In Provo, Amy earned a history degree and also studied education. She wanted to be a teacher.

She and Eldon dreamed of having a family and a home. Amy wanted a piano in that house.

"She wanted to accomplish a lot in life," Eldon said.

Amy was diagnosed with cancer when she was still in school. A bout with salmonella as a teenager had led to years of serious stomach problems and eventually cancer, her parents said. She finished her degree while on chemotherapy, and even continued to volunteer and tutor disabled students.

Amy faced cancer, her father said, with the same courage and attitude she showed as a child, whether steering her bike down a steep hill, or playing on the all-boys Little League team.

She wasn't angry or bitter. She didn't complain about the pain.

Willie Peden was sitting on her hospital bed the day three doctors came in to tell them there was nothing more they could do for her.

"She reached up and put her arms around me, and was patting me on the back," he said.

With her stubborn nature, her parents said, what bothered her most was that she had to quit, that there was nothing left she could do.

She'd been staying in Provo, but finally wanted to come home to Riverton. A family friend helped out and picked her up in his plane; her parents said she was so weak she might not have made the long drive home.

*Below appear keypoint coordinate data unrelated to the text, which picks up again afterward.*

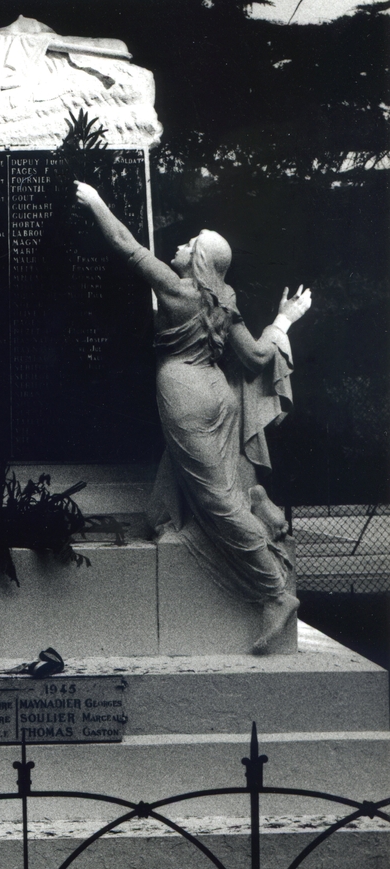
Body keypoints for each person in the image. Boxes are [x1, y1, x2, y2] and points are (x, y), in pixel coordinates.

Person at [74, 181, 312, 654]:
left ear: (198, 261)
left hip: (186, 398)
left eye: (189, 244)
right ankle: (241, 501)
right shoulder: (225, 302)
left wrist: (96, 202)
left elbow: (126, 245)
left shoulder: (178, 290)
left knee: (217, 503)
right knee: (175, 503)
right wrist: (284, 321)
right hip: (216, 396)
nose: (179, 246)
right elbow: (259, 356)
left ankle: (273, 592)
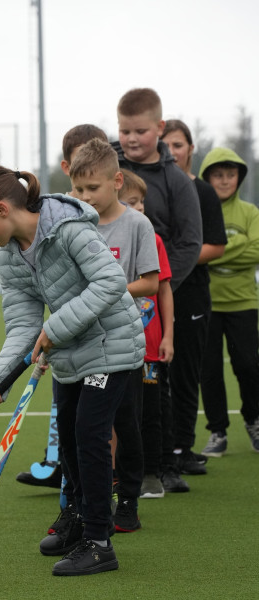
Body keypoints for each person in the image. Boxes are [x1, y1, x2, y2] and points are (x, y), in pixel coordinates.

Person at [0, 163, 145, 576]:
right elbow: (23, 327)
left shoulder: (69, 228)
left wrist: (54, 327)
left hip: (112, 345)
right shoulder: (8, 257)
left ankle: (99, 544)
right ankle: (79, 519)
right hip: (69, 354)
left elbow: (111, 283)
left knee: (89, 434)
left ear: (3, 208)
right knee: (71, 443)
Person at [113, 87, 203, 493]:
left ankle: (167, 463)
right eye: (125, 130)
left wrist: (159, 282)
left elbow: (189, 242)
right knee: (120, 395)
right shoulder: (108, 170)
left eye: (141, 130)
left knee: (162, 388)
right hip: (113, 304)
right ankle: (119, 468)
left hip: (166, 296)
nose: (131, 139)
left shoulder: (176, 181)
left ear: (160, 128)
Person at [66, 139, 158, 532]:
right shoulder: (73, 225)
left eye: (92, 189)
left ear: (117, 181)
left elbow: (151, 283)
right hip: (84, 343)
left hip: (123, 342)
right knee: (86, 428)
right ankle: (83, 503)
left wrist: (108, 290)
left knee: (127, 424)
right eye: (78, 189)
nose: (84, 197)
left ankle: (130, 500)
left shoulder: (137, 224)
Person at [15, 123, 109, 490]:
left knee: (98, 426)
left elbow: (108, 282)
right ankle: (60, 471)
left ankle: (115, 485)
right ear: (67, 167)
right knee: (69, 418)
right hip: (70, 335)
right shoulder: (57, 215)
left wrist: (55, 327)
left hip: (107, 337)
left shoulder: (92, 218)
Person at [160, 120, 227, 474]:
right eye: (165, 145)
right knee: (155, 377)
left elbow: (215, 245)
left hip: (191, 297)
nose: (171, 152)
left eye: (178, 145)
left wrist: (169, 263)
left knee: (186, 373)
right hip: (152, 295)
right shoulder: (152, 188)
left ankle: (181, 447)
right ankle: (158, 449)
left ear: (190, 149)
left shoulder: (203, 193)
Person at [198, 147, 259, 455]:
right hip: (207, 304)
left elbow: (258, 250)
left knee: (248, 365)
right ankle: (218, 431)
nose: (224, 181)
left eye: (230, 175)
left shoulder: (250, 212)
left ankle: (254, 420)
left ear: (239, 177)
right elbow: (194, 251)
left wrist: (216, 250)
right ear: (207, 178)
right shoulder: (199, 208)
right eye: (218, 175)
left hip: (244, 303)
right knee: (209, 372)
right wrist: (240, 244)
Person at [118, 169, 174, 499]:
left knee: (150, 412)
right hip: (113, 349)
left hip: (150, 348)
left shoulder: (153, 240)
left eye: (141, 202)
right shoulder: (101, 239)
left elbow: (164, 290)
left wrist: (168, 336)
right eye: (131, 202)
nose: (139, 209)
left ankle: (152, 474)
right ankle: (118, 476)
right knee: (117, 415)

Her father held her hand, and put on some music, and he felt Amy's fingers playing along, like on the piano.

"She didn't want to die," he said, "but she wasn't afraid of it, either."

Her mother said she finds herself thinking of Amy as a role model, hoping to be the person she was.

"In our faith," her mother said, "when you die, your body dies, but your spirit stays. When the resurrection comes, you pick up your body, and it's made perfect. For me, I had to find out if I really believed that. And she really did believe it."